I do agree with most of their comments plus I put some that I think are also important. Some of the points seem to be common sense but it is important to make them as a checklist that nothing would be missed when producing your great figure.

A checklist for preparing figures:

  1. Who will be looking at your figure:
    • Experts or students…
  2. How you will present your graphs
    • Screen display, electronic form, paper?
    • Avoiding complicated graphs for presentations
    • Font size appropriate for circumstance
  3. What is your message?
    • One chart type will be better than other
    • Think and discuss your plots
  4. Putting adequate legend and caption
    • One should provide much effort to make a figure with a caption to stand on its own.
    • One should be able to draw appropriate conclusions based on a figure.

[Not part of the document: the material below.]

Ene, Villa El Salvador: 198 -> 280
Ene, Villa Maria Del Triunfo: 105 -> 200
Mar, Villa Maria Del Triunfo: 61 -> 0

  5. Optimize plot graphics:
    • Check if a scale is adequate on each of the axes
    • Not always defaults provide the best solution
  6. Select colors that would convey a message:
    • Care for colorblind is a virtue
    • Not all colors are well displayed by projectors
  7. Show exactly your data:
    • Again look at the scales
    • Avoid 3D if your data is 2D
  8. Avoid non-necessary elements
  9. Better clear message than amazing graphics
  10. Use tools that suit your needs
  11. Try to not overcomplicate the graph content